DATA TO EXAMINE |
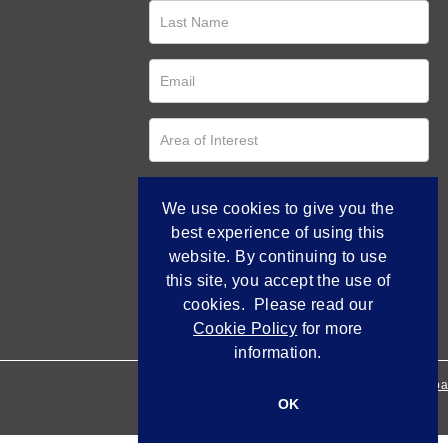
We use cookies to give you the
best experience of using this
website. By continuing to use
this site, you accept the use of
cookies. Please read our
Cookie Policy
for more
information.
Empowered by Bidpa
OK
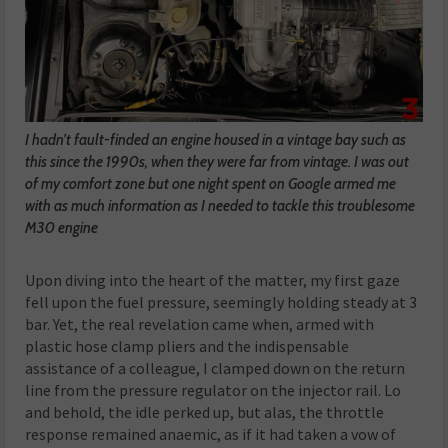
I hadn’t fault-finded an engine housed in a vintage bay such as
this since the 1990s, when they were far from vintage. I was out
of my comfort zone but one night spent on Google armed me
with as much information as I needed to tackle this troublesome
M30 engine
Upon diving into the heart of the matter, my first gaze
fell upon the fuel pressure, seemingly holding steady at 3
bar. Yet, the real revelation came when, armed with
plastic hose clamp pliers and the indispensable
assistance of a colleague, I clamped down on the return
line from the pressure regulator on the injector rail. Lo
and behold, the idle perked up, but alas, the throttle
response remained anaemic, as if it had taken a vow of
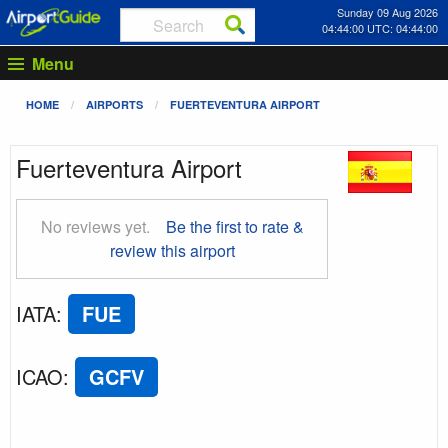
Sunday 09 Aug 2026
04:44:01 UTC: 04:44:01
Menu
HOME
AIRPORTS
FUERTEVENTURA AIRPORT
Fuerteventura Airport
No reviews yet.
Be the first to rate &
review this airport
IATA
:
FUE
ICAO
:
GCFV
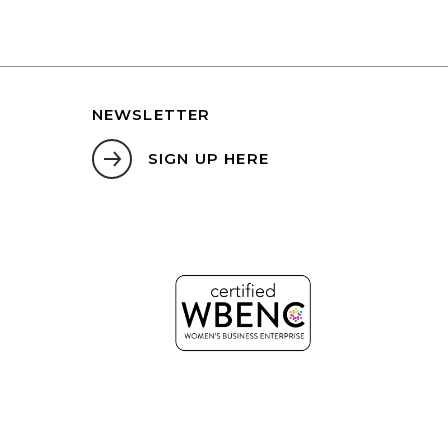
NEWSLETTER
SIGN UP HERE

WHAT TO WORK ON |
All lines above that contain the word "cookies" are to be copied.

SOLUTION FOR THIS TASK |
We use cookies to give you the
cookies. Please read our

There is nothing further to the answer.